O orgulho de ser reacionário

Do alto de seu talento indiscutível, Nelson Rodrigues intitulava-se um reacionário. O rubor lhe subiria às faces se agora, em seu centenário, ele estivesse aqui para conhecer a falta de brilho dos reacionários de atualmente. Estão mais para os idiotas que, tal como vaticinou o cronista, dominam o mundo.

Vejamos o que ocorre em São Paulo. Primeiro foi na USP: a PM entrou, bateu e ocupou a maior universidade do país. Existiu, óbvio, resistência progressista, mas nada que se comparasse à aprovação popular para a "punição aos baderneiros."

Depois veio a ação na Cracolândia. Sem um mínimo de preparo anterior e claramente sem coordenação, dispersou na base na pancada a população de rua da região, não resolveu o problema do tráfico de drogas e nem deu a devida assistência para o problema da saúde pública.

A operação foi tão malfadada que, de início, nenhuma esfera de governo – municipal ou estadual – quis embalar o Mateus parido. Foi só depois que pesquisas de opinião mostraram uma maioria de aprovação popular à brutal ação policial que o governo do estado passou a reivindicar o "sucesso" da empreitada. Pudera: o Datafolha revelou que escandalosos 90% aprovam a barbaridade feita na Cracolândia.

A última foi a inominável ação em Pinheirinho. Muito já se escreveu sobre as razões da desocupação, os métodos da PM, as vinculações políticas do proprietário da área e etc, de maneira que não quero me alongar sobre. Mas é de cair o queixo a informação, divulgada pela Folha de S. Paulo desta terça-feira (31), de que "pesquisas à disposição da prefeitura de (de São José dos Campos) indicam amplo respaldo popular à medida."

Como o jornal não cita a fonte da tal pesquisa, pode-se duvidar ou acreditar. Aliás, abro um parêntese: a moda da estação no jornalismo nacional é dar informações gravíssimas amparadas em muletas como "segundo estudo", "diz uma fonte no Planalto" ou "segundo conhecedor dos bastidores…" Em bom brasileiro, são sinônimos para o que se convencionou chamar de mexerico, boato, fofoca, intriga etc.

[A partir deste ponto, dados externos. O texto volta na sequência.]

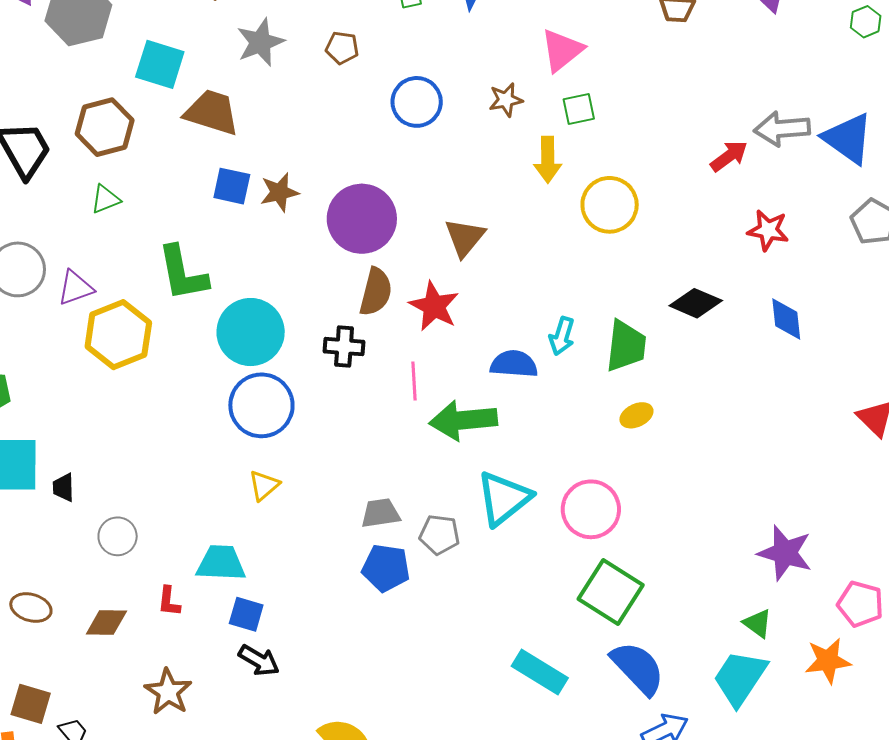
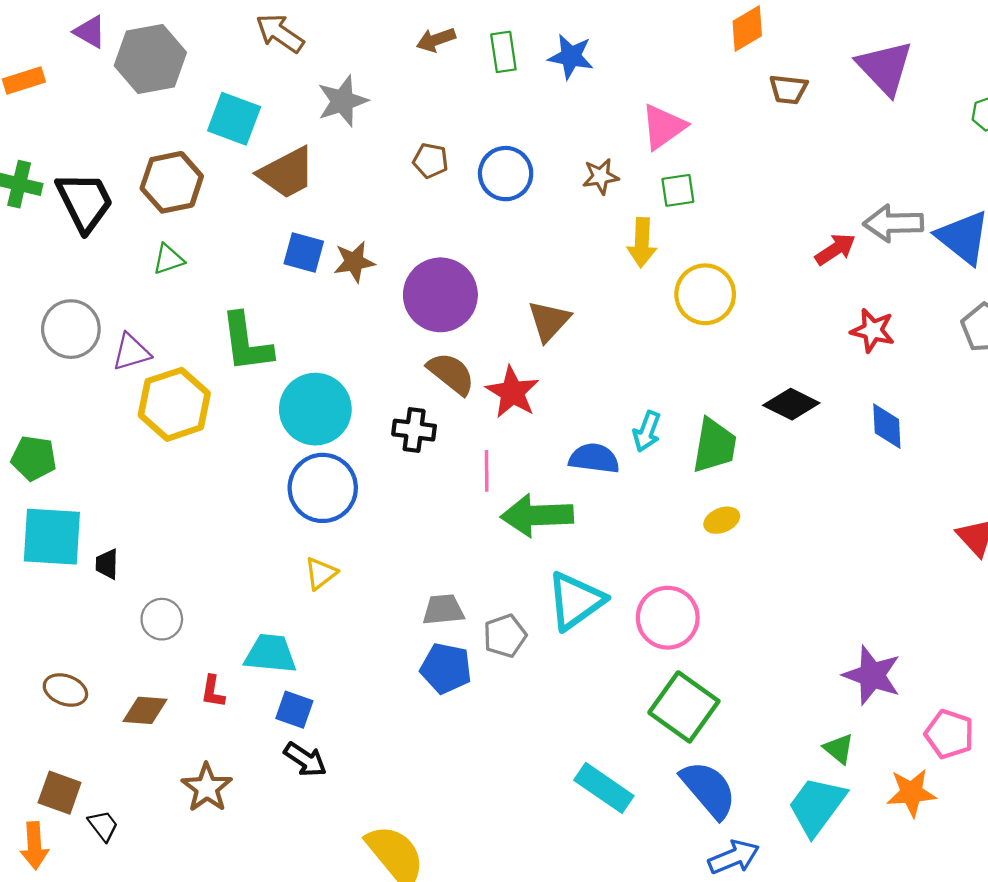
brown pentagon: (342, 48) -> (431, 161), moved
brown trapezoid: (212, 112) -> (287, 173), turned 132
brown semicircle: (376, 292) -> (451, 374), turned -69
gray pentagon: (439, 535) -> (505, 636), turned -30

Mas voltando ao tema: dá para acreditar que uma ação como a de Pinheirinho tenha "amplo respaldo popular"? O pior é que sim. Em particular em São Paulo, onde a cultura da proibição, o autoritarismo e o cada um por si imperam.

Ocorre que andava meio démodé o reacionarismo escancarado. As pessoas tinham um mínimo de escrúpulo antes de desfraldar ódios e preconceitos a céu aberto.

Agora não mais. Agora os mais fervorosos reacionários, assim como os idiotas que o Nelson Rodrigues falava, ficam em júbilo sempre que podem bradar suas convicções pitorescas. O presidente Lula está com câncer? "Morra!", escrevem nas redes sociais. Famílias não têm um teto para viver embaixo? "Vagabundo é na porrada", apelam. E assim vamos caminhando, num assombroso processo de embrutecimento – e emburrecimento – coletivo.

Cadáver insepulto

Como as pesquisas indicam aprovação popular, o governo estadual redobra a aposta, numa espiral de truculência que ninguém sabe onde vai parar.

Em verdade, o compromisso político do PSDB paulista é este e com esta parcela da população, para quem problemas sociais são mesmo caso de polícia. Não à toa as viúvas do malufismo escolheram, faz tempo, a legenda tucana como herdeira natural dos votos conservadores.

Por fim, acredito que a campanha presidencial de 2010 massageou o ego ferido dos reacionários. José Serra prestou grande desserviço – inclusive à sua própria trajetória política passada – ao trazer temas obscurantistas como aborto, terrorismo e que tais para o debate eleitoral. Felizmente o vale tudo não lhe rendeu a vitória, mas certamente ajudou a ressuscitar cadáveres insepultos.